Why no animal manures?

stockfree_logoMost consumers assume that organic production relies on animal manures to support fertility. Certainly any organic farm that has livestock will naturally use any manures available to support fertility, but the organic standards clearly state that primary fertility must come from the use of fertility building crops and that manures are only to be used as an adjunct to well designed rotations using grass or other fertility building crops. Most farmers growing vegetable crops do not have livestock, so they need to develop fertility systems that are sustainable and not dependent on bought in fertility. The organic standards presently allow growers to import manures from non organic farms, although this will become restricted in the future. The use of non organic manures poses several problems:

  • Bringing manure in from another farm is depriving that farm of its own fertility.
  • Non organic manures may contain unacceptably high levels of antibiotics or other chemical residues.
  • The transport of manures is expensive in terms or energy and adds traffic and pollution to the local environment.
  • Non organic manures are often a by-product of livestock systems that depend on imported feedstuffs, some of which may have traveled halfway around the world.
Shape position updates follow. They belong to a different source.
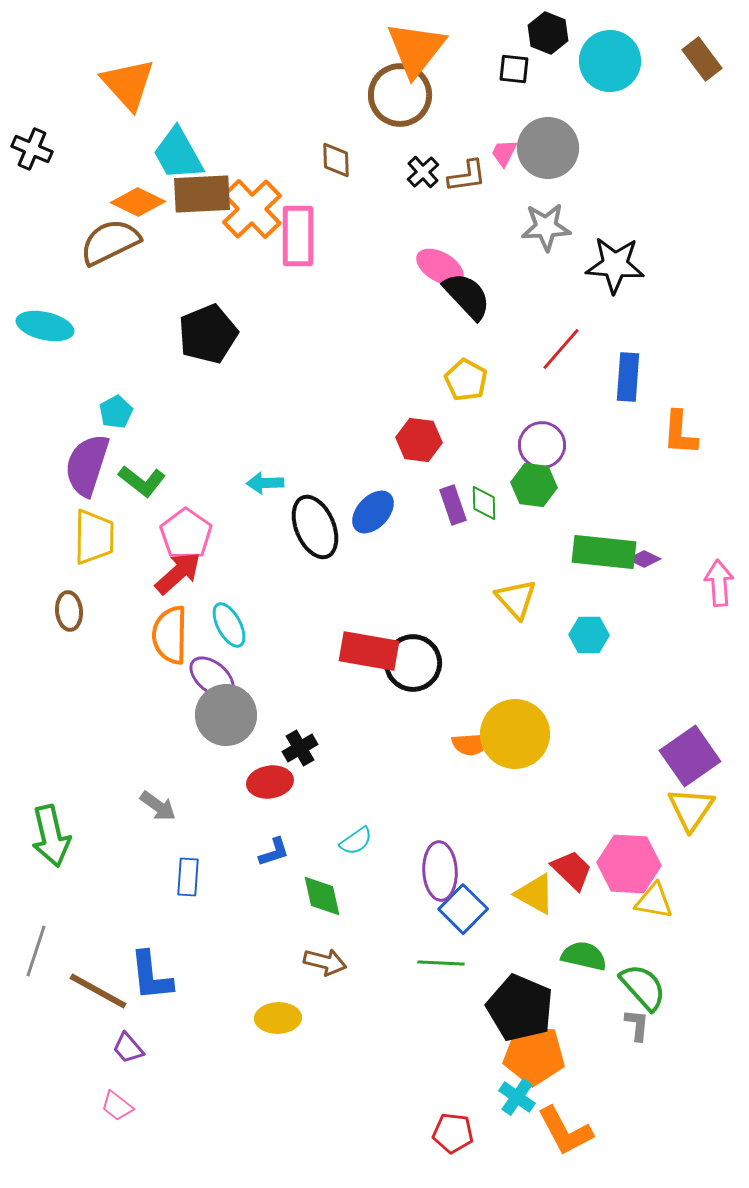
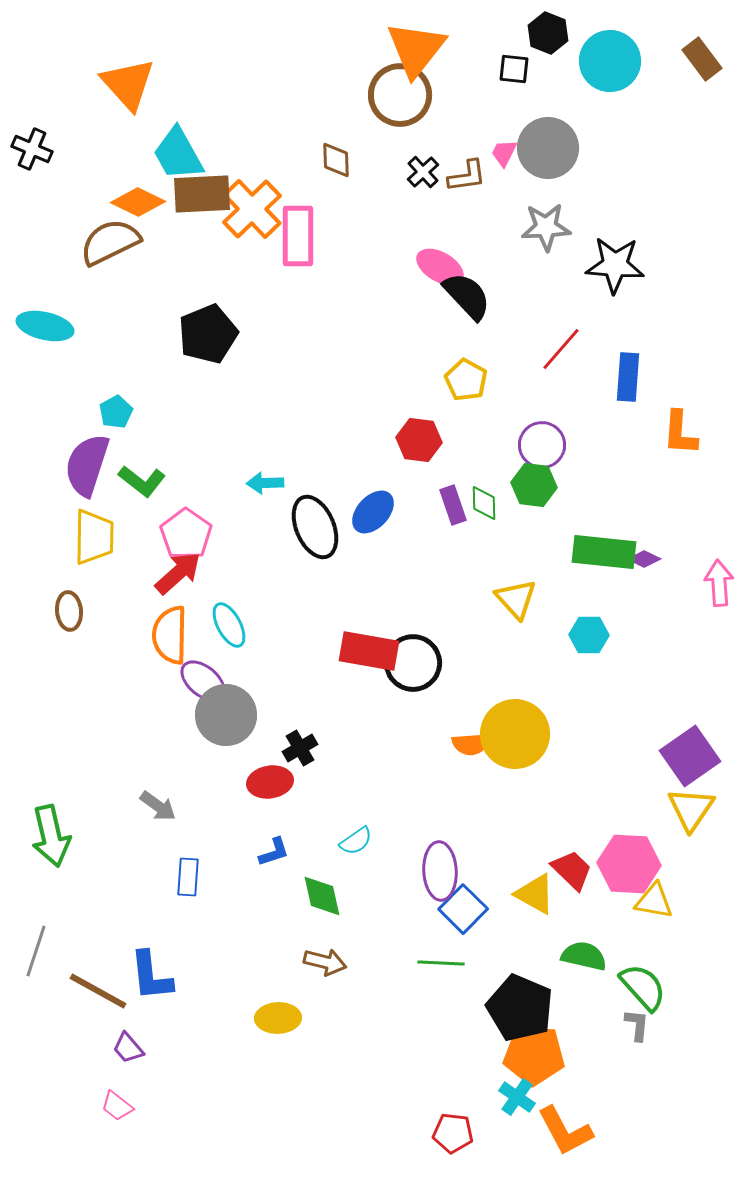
purple ellipse at (212, 677): moved 9 px left, 4 px down
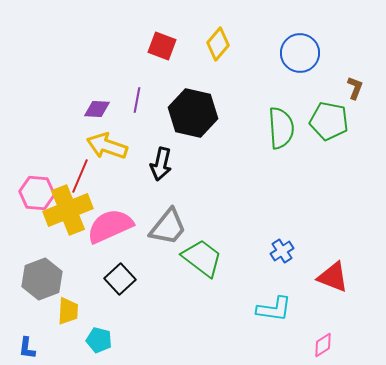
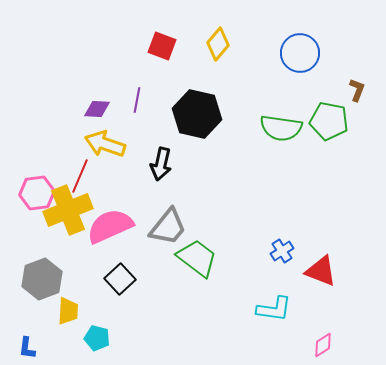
brown L-shape: moved 2 px right, 2 px down
black hexagon: moved 4 px right, 1 px down
green semicircle: rotated 102 degrees clockwise
yellow arrow: moved 2 px left, 2 px up
pink hexagon: rotated 12 degrees counterclockwise
green trapezoid: moved 5 px left
red triangle: moved 12 px left, 6 px up
cyan pentagon: moved 2 px left, 2 px up
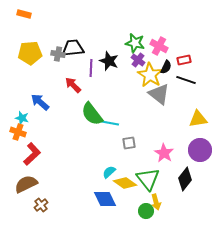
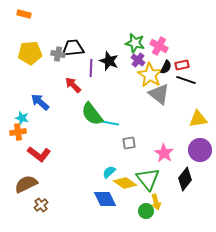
red rectangle: moved 2 px left, 5 px down
orange cross: rotated 28 degrees counterclockwise
red L-shape: moved 7 px right; rotated 80 degrees clockwise
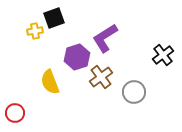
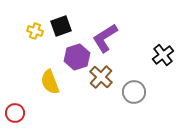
black square: moved 7 px right, 8 px down
yellow cross: rotated 28 degrees clockwise
brown cross: rotated 10 degrees counterclockwise
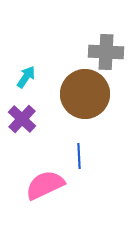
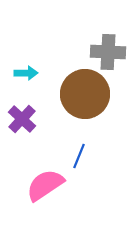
gray cross: moved 2 px right
cyan arrow: moved 4 px up; rotated 55 degrees clockwise
blue line: rotated 25 degrees clockwise
pink semicircle: rotated 9 degrees counterclockwise
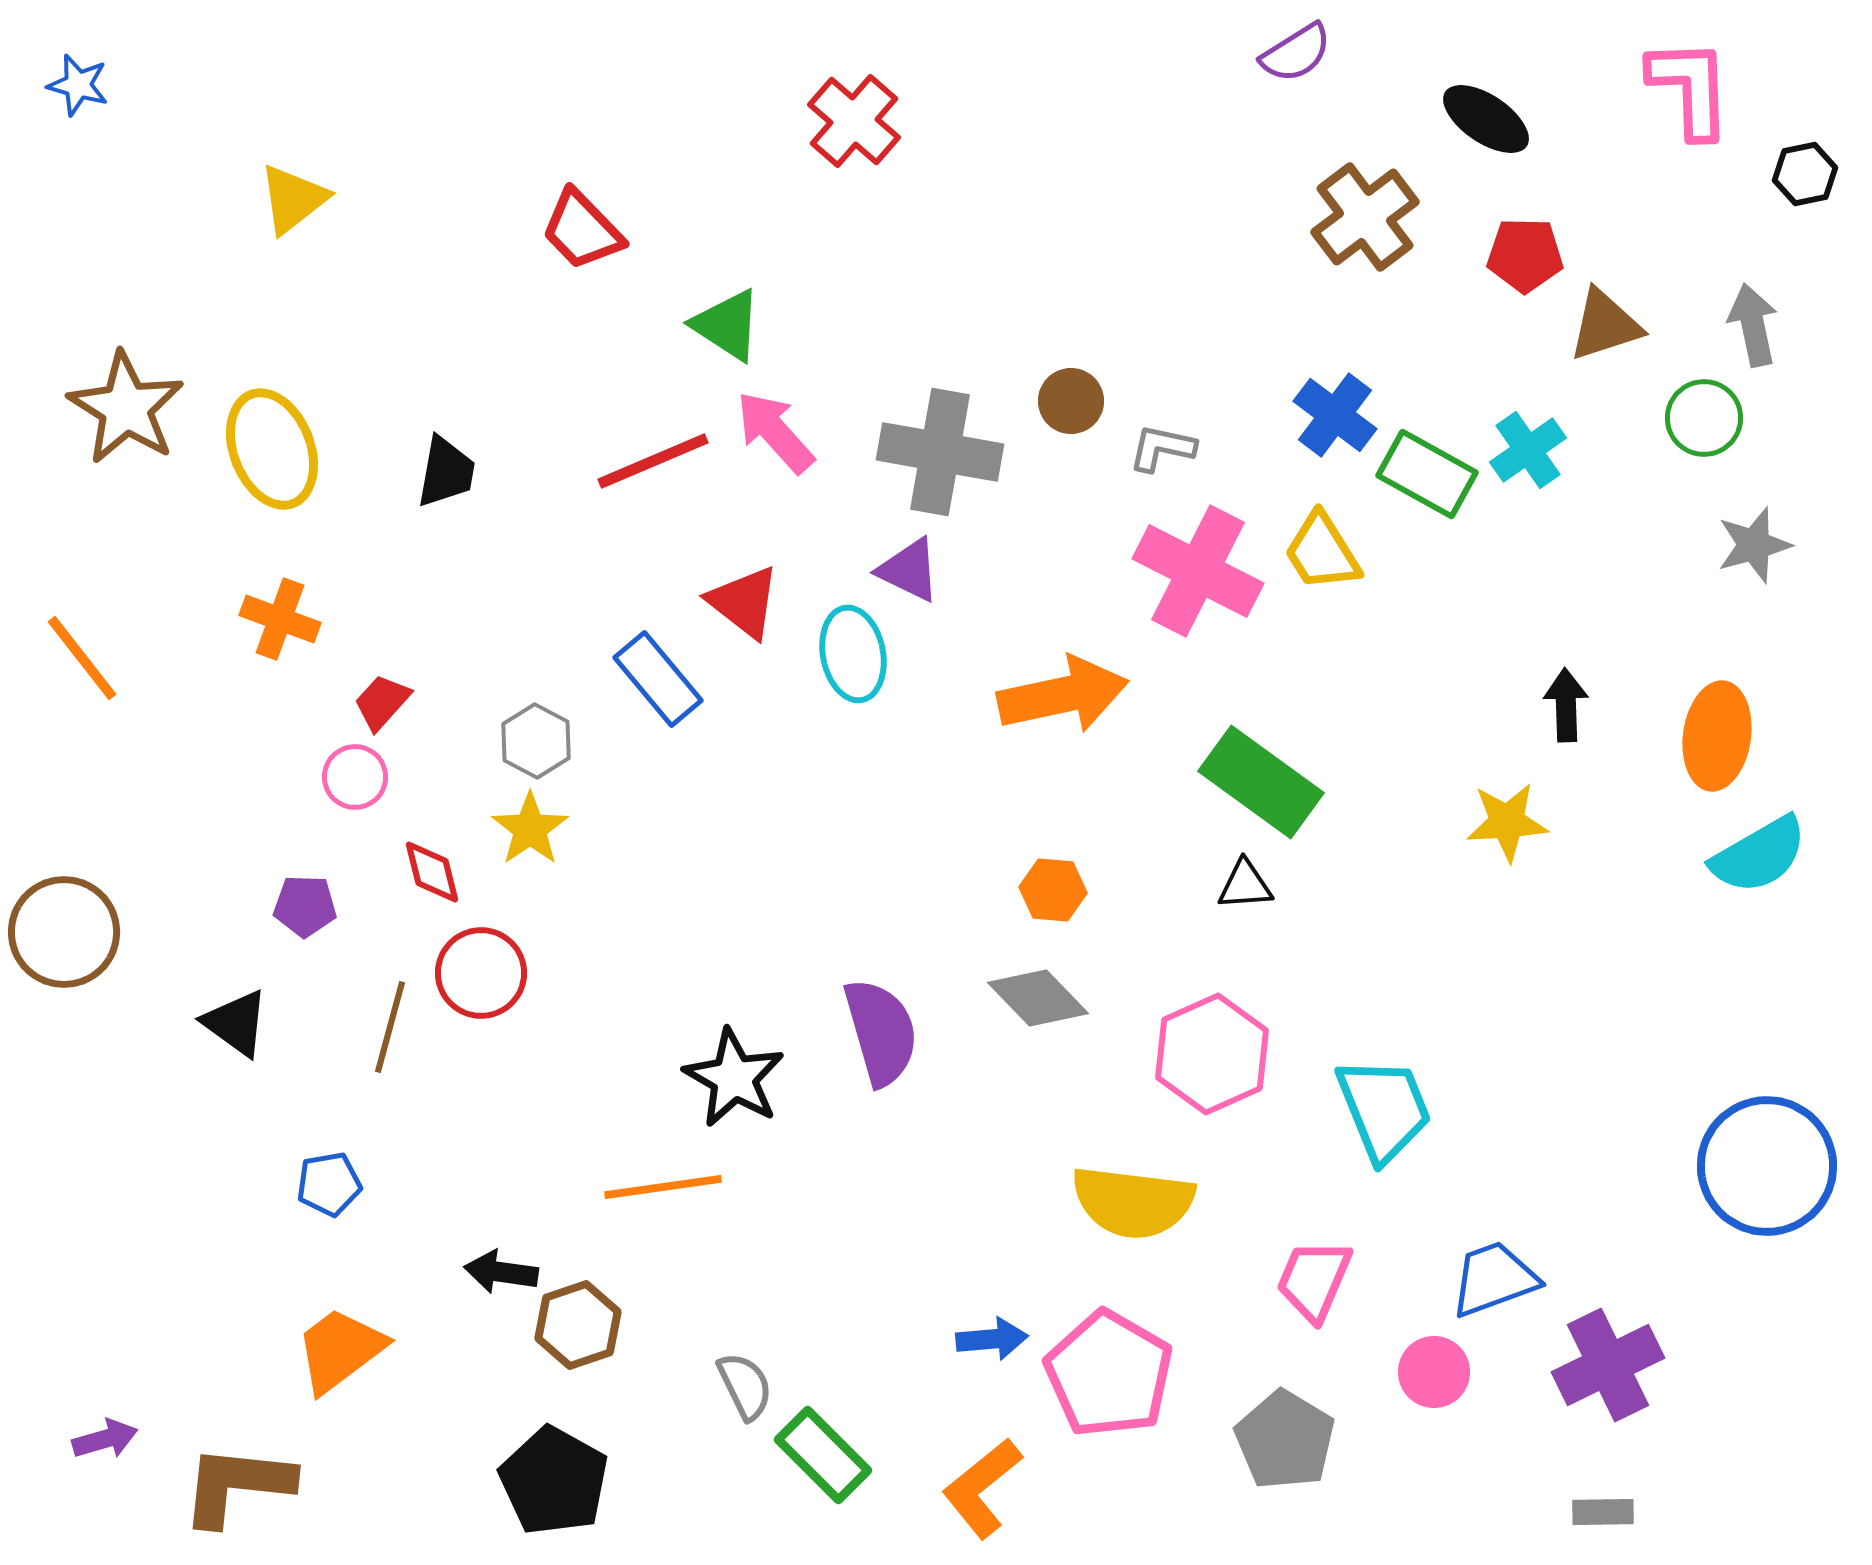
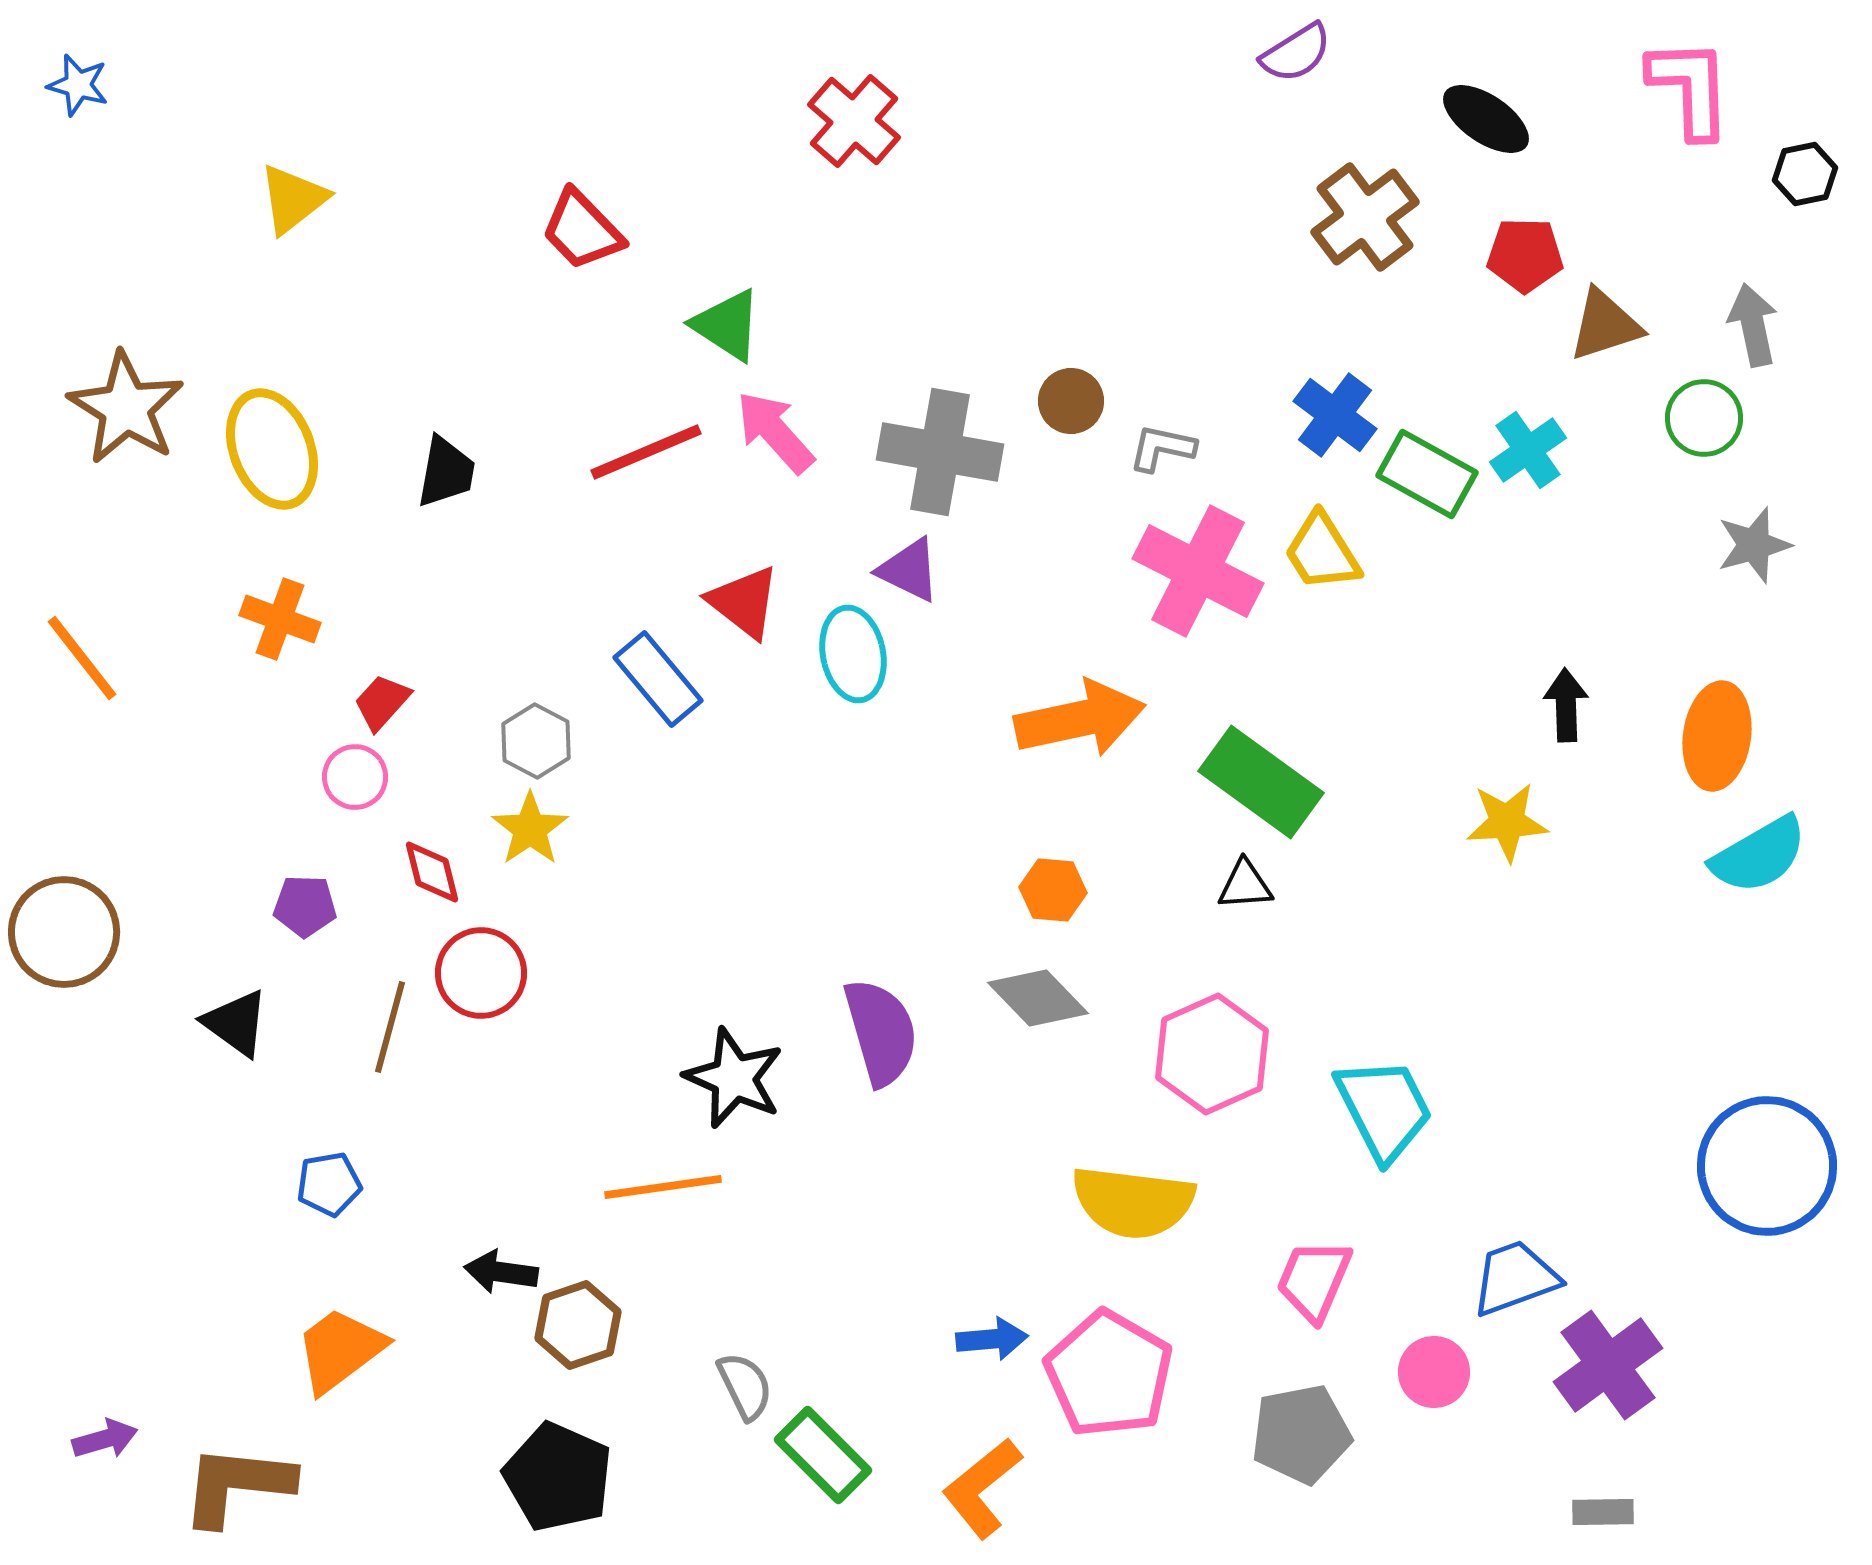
red line at (653, 461): moved 7 px left, 9 px up
orange arrow at (1063, 695): moved 17 px right, 24 px down
black star at (734, 1078): rotated 6 degrees counterclockwise
cyan trapezoid at (1384, 1109): rotated 5 degrees counterclockwise
blue trapezoid at (1494, 1279): moved 21 px right, 1 px up
purple cross at (1608, 1365): rotated 10 degrees counterclockwise
gray pentagon at (1285, 1440): moved 16 px right, 6 px up; rotated 30 degrees clockwise
black pentagon at (554, 1481): moved 4 px right, 4 px up; rotated 5 degrees counterclockwise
We began to seriously question the wisdom of importing fertility back in the early nineties and started by banning the use of fish blood and bone on our farm. This organic fertilizer is used by some organic growers, but we were concerned about possible health problems and in the light of the BSE crises we were very pleased to have removed this product from our system. It is still allowed in organic production, primarily mixed with peat to provide potting composts.

We see a big future in stockfree organic systems as they use considerably less land than livestock dependent systems, have a much lower carbon footprint and lower energy requirements. We are pleased to have been at the forefront of developing this important food growing system.